Более того, юристы, конечно же, вовсе не контролировали то, что происходило с малолетними, уже осужденными и брошенными на милость системы, которая по стандартам того времени считалась особенно негуманной. Даже до вступления в силу нормативных актов апреля и мая 1935 года обозначилась тенденция использовать учреждения НКВД в качестве своеобразного «мусорного ящика». «Отделы народного образования становятся на путь наименьшего сопротивления, — возмущалась представительница НКВД на Третьем Всероссийском съезде по охране детства в мае 1930 года. — Всех детей, с которыми они не могут справиться, которые являются трудными, они стараются сплавить в наши учреждения. Я думаю, что всех беспризорных посадить в тюрьму нельзя, и на это надо обратить внимание»[56]. Разумеется, даже после 1935 года бездомные дети далеко не всегда попадали в тюрьму. Но при этом значительная часть тех, кого эта участь все же не миновала, — 86 579 человек из общего числа в 155 506 детей, заключенных в колонии между 7 апреля 1935-го и 1 марта 1940 года, — никогда не представала перед судом. Эти цифры показывают, до какой степени детские колонии вбирали в себя наиболее трудные случаи[57]. В результате сложилась трещавшая по швам система, в рамках которой 500 обитателей средней колонии находились под постоянным присмотром 25 надзирателей[58]. Даже если надзиратели не были бессердечными негодяями и не пребывали в постоянном пьянстве, их работа не предполагала излишне усердной заботы о детях. Секретные документы изобличают убогость, равнодушие и вопиющую жестокость, царившие в колониях. Так, в одном из приказов НКВД, датированном декабрем 1937 года, говорится о колонии на родине Ленина, в Ульяновске, где наблюдалась полная антисанитария, дети страдали от вшей и подвергались избиениям и унижениям, школа практически не функционировала, а обучения трудовым навыкам не было вовсе. Деньги, выделенные на содержание этого учреждения, исчезали самым таинственным образом; то же самое происходило и с воспитанниками[59]. Не удивительно, что скука, фрустрация, пессимизм порой выливались в открытые беспорядки, как это случилось в начале 1939 года, когда Осташковская, Валуйская и Чепецкая колонии восстали, что обернулось огромным материальным ущербом[60].

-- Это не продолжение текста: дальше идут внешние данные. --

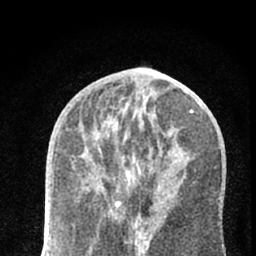
Breast MRI (dynamic contrast-enhanced), one axial slice. Cropped to one breast. Dynamic contrast-enhanced series, time point 2 of 7 at this slice position (early post-contrast). 1.5 T. TE 3.1 ms, TR 6.4 ms. 256 × 256 image matrix, field of view 130 × 130 mm. Female patient.
Annotated regions visible in this slice (semi-automatic segmentation, software-assisted and operator-edited):
- enhancing-tissue mask used for the functional tumour volume (all voxels passing the contrast-enhancement thresholds inside the analysis volume; usually the tumour): box from (x=115, y=200) to (x=121, y=206) px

Реакция властей на инциденты подобного рода обычно оказывалась двоякой. С одной стороны (например, в только что упомянутых случаях), частично признавалось наличие материальных проблем, которые вели к беспорядкам. В результате ставились требования улучшать питание заключенных, более регулярно менять постельное белье, обновить программы образования и досуга. С другой стороны, власти смотрели на такие проблемы под дисциплинарным углом зрения, пытаясь еще более ужесточить режим в исправительных учреждениях. «Положение о трудовой колонии НКВД для несовершеннолетних», вступившее в силу 29 июля 1935 года, было предельно кратким. Оно подразделяло воспитанников на «членов» (тех, кто выполнял возложенные на них трудовые обязанности, не нарушал дисциплину и активно участвовал в общественной жизни) и на «кандидатов» колонии. Основной упор при этом делался на вовлечение колонистов в производительный труд[61].
Более поздние режимные правила открыто провозглашали цели колоний. Например, в «Положении о трудовой колонии НКВД для несовершеннолетних (закрытого типа)» от 5 сентября 1938 года утверждалось, что исправительные учреждения воспитывают малолетних правонарушителей в духе приобщения к труду и строгой дисциплины, обеспечивая усвоение ими полезных профессиональных навыков, которые гарантируют возвращение в общество честных граждан, преданных социалистической родине. Этот набор правил, кстати, более детально прописывал то, что разрешалось и запрещалось воспитанникам, а также ожидалось от них. Каждый был обязан выполнять производственный минимум; за это предусматривалось символическое вознаграждение. Предполагалось, что воспитанники будут принимать участие в повседневной жизни колонии, состоя в «профильных» комиссиях, занимающихся продовольственным обеспечением, санитарией, образованием и так далее, а также бережно относиться к имуществу колонии. Одновременно им запрещалось самовольно покидать колонию, играть в азартные игры, употреблять алкоголь и наркотики, хранить запрещенные предметы — такие, как ножи и бритвы[62].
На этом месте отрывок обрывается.